RECORD SET =
═══
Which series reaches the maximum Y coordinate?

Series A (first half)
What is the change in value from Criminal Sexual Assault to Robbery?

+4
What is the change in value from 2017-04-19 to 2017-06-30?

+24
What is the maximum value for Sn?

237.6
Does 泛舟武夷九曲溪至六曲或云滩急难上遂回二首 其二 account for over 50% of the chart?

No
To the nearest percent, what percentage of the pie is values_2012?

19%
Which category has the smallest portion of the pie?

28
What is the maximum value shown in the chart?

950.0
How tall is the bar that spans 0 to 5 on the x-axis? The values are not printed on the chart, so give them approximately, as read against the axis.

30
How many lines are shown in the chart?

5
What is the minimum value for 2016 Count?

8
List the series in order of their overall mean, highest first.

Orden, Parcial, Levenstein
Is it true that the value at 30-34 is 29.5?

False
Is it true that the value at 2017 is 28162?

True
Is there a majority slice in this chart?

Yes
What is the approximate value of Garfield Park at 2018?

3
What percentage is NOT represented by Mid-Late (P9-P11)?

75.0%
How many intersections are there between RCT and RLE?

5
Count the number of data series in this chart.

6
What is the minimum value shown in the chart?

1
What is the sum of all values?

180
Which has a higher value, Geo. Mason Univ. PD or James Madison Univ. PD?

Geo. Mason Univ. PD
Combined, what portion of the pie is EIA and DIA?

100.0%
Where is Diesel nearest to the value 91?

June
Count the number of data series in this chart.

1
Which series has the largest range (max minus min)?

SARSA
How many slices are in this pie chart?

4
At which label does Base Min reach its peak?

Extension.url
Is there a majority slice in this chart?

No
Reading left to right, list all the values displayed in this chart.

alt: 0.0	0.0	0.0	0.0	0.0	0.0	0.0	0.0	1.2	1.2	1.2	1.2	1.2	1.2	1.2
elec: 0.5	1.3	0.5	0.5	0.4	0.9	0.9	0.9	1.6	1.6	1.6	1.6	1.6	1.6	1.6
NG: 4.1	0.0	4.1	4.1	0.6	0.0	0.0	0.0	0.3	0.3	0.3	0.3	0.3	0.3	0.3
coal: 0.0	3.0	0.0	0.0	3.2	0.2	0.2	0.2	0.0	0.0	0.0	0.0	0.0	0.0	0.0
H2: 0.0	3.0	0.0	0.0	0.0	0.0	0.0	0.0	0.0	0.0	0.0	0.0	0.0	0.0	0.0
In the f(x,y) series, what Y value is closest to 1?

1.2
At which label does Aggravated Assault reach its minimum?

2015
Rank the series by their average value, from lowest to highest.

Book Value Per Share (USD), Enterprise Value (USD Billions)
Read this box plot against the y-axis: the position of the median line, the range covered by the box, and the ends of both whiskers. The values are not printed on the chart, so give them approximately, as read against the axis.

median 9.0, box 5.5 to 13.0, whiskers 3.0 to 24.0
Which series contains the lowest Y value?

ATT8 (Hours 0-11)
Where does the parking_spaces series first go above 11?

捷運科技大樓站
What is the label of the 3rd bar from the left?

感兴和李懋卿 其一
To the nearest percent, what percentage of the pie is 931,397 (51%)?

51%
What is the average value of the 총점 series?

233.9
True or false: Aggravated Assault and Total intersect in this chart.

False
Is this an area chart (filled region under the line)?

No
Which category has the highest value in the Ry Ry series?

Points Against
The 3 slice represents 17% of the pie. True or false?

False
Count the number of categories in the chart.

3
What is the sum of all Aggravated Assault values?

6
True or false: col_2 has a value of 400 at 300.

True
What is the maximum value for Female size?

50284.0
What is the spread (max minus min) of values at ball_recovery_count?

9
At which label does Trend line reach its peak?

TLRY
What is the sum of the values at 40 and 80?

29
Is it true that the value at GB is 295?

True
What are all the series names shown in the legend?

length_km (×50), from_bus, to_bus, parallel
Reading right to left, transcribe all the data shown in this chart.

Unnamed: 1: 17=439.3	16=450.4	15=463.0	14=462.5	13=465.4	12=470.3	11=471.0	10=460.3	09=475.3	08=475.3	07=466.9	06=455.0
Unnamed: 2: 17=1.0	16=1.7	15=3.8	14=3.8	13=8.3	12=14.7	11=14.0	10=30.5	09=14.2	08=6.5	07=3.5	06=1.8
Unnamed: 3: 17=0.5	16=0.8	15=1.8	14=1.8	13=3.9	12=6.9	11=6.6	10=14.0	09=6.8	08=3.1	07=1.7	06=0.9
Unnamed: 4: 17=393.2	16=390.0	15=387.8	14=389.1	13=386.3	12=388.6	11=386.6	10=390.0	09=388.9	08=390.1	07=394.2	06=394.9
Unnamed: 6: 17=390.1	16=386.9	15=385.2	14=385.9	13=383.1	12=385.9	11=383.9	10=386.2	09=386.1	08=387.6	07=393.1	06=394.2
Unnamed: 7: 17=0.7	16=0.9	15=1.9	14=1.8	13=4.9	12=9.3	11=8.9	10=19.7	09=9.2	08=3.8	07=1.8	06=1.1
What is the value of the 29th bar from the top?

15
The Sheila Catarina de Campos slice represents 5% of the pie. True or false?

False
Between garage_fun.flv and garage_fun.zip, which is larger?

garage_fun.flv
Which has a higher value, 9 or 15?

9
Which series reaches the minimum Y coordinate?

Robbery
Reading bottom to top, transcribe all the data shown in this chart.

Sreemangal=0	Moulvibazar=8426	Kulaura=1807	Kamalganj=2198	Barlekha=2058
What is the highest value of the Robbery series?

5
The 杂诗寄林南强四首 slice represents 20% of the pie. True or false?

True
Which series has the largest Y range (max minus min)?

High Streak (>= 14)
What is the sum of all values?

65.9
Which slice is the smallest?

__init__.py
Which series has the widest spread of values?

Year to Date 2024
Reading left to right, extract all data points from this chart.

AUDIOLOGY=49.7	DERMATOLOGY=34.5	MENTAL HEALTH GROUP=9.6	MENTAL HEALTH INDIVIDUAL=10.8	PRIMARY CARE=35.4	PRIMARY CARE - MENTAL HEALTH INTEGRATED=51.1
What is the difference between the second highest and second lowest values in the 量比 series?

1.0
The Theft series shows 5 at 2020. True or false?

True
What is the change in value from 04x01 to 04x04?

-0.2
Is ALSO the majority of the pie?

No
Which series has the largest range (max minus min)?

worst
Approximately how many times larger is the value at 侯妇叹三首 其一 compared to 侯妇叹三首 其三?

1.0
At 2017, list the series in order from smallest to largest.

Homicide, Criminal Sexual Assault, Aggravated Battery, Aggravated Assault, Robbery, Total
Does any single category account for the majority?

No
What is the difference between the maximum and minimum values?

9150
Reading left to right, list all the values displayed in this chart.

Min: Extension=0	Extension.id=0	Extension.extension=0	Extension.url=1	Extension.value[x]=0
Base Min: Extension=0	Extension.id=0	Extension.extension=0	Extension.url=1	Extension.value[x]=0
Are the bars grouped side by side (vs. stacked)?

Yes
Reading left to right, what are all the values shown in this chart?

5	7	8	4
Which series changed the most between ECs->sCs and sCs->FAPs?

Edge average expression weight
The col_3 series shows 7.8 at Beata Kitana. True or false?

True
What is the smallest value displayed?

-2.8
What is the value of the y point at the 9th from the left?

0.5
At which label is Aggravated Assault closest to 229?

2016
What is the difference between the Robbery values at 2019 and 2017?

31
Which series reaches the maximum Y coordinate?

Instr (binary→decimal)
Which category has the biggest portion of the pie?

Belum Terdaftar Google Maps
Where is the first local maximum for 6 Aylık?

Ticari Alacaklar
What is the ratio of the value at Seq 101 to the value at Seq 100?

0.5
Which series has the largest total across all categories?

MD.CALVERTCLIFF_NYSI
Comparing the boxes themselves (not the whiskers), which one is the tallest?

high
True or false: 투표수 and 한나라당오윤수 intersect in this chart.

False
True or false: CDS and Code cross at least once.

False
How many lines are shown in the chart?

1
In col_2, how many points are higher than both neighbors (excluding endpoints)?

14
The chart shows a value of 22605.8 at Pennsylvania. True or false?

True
═══
WHAT IS NEEDED =
Render the records, starting with the line that contains "Edge average expression weight" and continuing through the line that contains "Which series has the largest total", as a JSON list of strings with one string per line and blank lines omitted.

YOUR SOLUTION =
[
  "Edge average expression weight",
  "The col_3 series shows 7.8 at Beata Kitana. True or false?",
  "True",
  "What is the smallest value displayed?",
  "-2.8",
  "What is the value of the y point at the 9th from the left?",
  "0.5",
  "At which label is Aggravated Assault closest to 229?",
  "2016",
  "What is the difference between the Robbery values at 2019 and 2017?",
  "31",
  "Which series reaches the maximum Y coordinate?",
  "Instr (binary→decimal)",
  "Which category has the biggest portion of the pie?",
  "Belum Terdaftar Google Maps",
  "Where is the first local maximum for 6 Aylık?",
  "Ticari Alacaklar",
  "What is the ratio of the value at Seq 101 to the value at Seq 100?",
  "0.5",
  "Which series has the largest total across all categories?"
]